While the carp population was busy deterring waterfowl at the reservoir, the carp were also attracting large numbers of Canadian geese to the State Park’s beaches. Visitors began to complain about the condition of the beaches and campgrounds due to fecal matter from the geese. Houghton told the Linesville Journal “I received 94 written complaints and 10 times that many in person… about fecal matter on beaches and campgrounds… We had people say they were never coming back.” After some research, it was found that the geese were attracted to the tons and tons of bread thrown into The Spillway for the carp each year.
The complaints received by the park led the Department of Conservation and Natural Resources to the idea of limiting what tourists fed the carp to pre-approved pellets that officials believed would not attract as many geese. Allowing people to feed wildlife is strictly forbidden in other state and federal parks across the nation, and Pennsylvania does not allow visitors to feed the wildlife in any of its other 117 state parks. Charlotte Kimple, owner of the Driftwood Restaurant in Linesville, told the Linesville Journal, “The fun is the fish jumping up for the bread. They’re not going to jump up for any darn pellet.” She goes on to say that Linesville’s economy is so dependent on the spillway that “If they do it, they might as well roll up Linesville and close the doors.”
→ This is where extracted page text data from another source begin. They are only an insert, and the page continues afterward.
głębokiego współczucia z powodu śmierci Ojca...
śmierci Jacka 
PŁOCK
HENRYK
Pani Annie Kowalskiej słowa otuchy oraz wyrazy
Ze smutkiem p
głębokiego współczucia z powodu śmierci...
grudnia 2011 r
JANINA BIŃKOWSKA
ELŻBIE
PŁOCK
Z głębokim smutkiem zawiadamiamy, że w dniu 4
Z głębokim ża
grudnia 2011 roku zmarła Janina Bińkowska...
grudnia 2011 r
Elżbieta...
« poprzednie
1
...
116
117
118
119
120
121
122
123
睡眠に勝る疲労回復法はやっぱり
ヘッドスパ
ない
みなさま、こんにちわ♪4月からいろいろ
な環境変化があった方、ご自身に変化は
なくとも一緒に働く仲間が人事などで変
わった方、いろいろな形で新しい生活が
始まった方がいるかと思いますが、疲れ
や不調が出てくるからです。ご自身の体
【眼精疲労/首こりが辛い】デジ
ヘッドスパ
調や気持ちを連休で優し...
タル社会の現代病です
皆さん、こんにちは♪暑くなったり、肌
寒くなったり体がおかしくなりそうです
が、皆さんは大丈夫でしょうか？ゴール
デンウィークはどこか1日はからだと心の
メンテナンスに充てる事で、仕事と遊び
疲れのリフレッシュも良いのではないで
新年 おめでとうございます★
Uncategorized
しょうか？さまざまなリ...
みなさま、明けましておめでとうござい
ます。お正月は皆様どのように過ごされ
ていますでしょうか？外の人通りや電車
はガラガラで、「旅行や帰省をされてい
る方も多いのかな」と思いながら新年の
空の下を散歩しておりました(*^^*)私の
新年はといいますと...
Although it is clear economically that allowing tourists to feed bread to the carp is something to fight for, a solid counter-argument exists from an environmental standpoint. A study published in Environmental Management and written by Clarion University biology professor Andrew Turner, found that the excessive amounts of bread thrown into The Spillway were causing an increase in phosphorous levels in the water. Phosphorus is added as a salt preservative to many types of commercially prepared breads and this phosphorus can be extremely detrimental to the delicate balance that wildlife needs to survive in a natural setting. High phosphorous levels, according to ecologists, can cause toxic algae blooms, poor water quality, and low oxygen levels in the water.
Still, the idea of banning bread feeding met huge public backlash and eventually the Department of Conservation and Natural Resources was forced to retract the idea. To this day bread feeding is still allowed at The Spillway.
It is no surprise that a project that started out gaining lots of attention before it was even built still receives a great deal of publicity almost 80 years later. Although Pymatuning State Park does not advertise the spillway attraction, throughout the years the grotesque, unusual, and yet completely natural abundance of carp at The Pymatuning Spillway has provided entertainment for millions of people.